Extracted page text data »
>>>
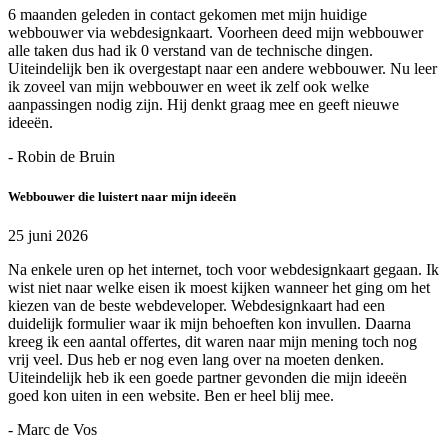
6 maanden geleden in contact gekomen met mijn huidige
webbouwer via webdesignkaart. Voorheen deed mijn webbouwer
alle taken dus had ik 0 verstand van de technische dingen.
Uiteindelijk ben ik overgestapt naar een andere webbouwer. Nu leer
ik zoveel van mijn webbouwer en weet ik zelf ook welke
aanpassingen nodig zijn. Hij denkt graag mee en geeft nieuwe
ideeën.
- Robin de Bruin
Webbouwer die luistert naar mijn ideeën
25 juni 2026
Na enkele uren op het internet, toch voor webdesignkaart gegaan. Ik
wist niet naar welke eisen ik moest kijken wanneer het ging om het
kiezen van de beste webdeveloper. Webdesignkaart had een
duidelijk formulier waar ik mijn behoeften kon invullen. Daarna
kreeg ik een aantal offertes, dit waren naar mijn mening toch nog
vrij veel. Dus heb er nog even lang over na moeten denken.
Uiteindelijk heb ik een goede partner gevonden die mijn ideeën
goed kon uiten in een website. Ben er heel blij mee.
- Marc de Vos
<<<
EXERCISE AIM » From the entries above, copy each line that holds "toch".

OUTPUT OF THE TASK »
Na enkele uren op het internet, toch voor webdesignkaart gegaan. Ik
kreeg ik een aantal offertes, dit waren naar mijn mening toch nog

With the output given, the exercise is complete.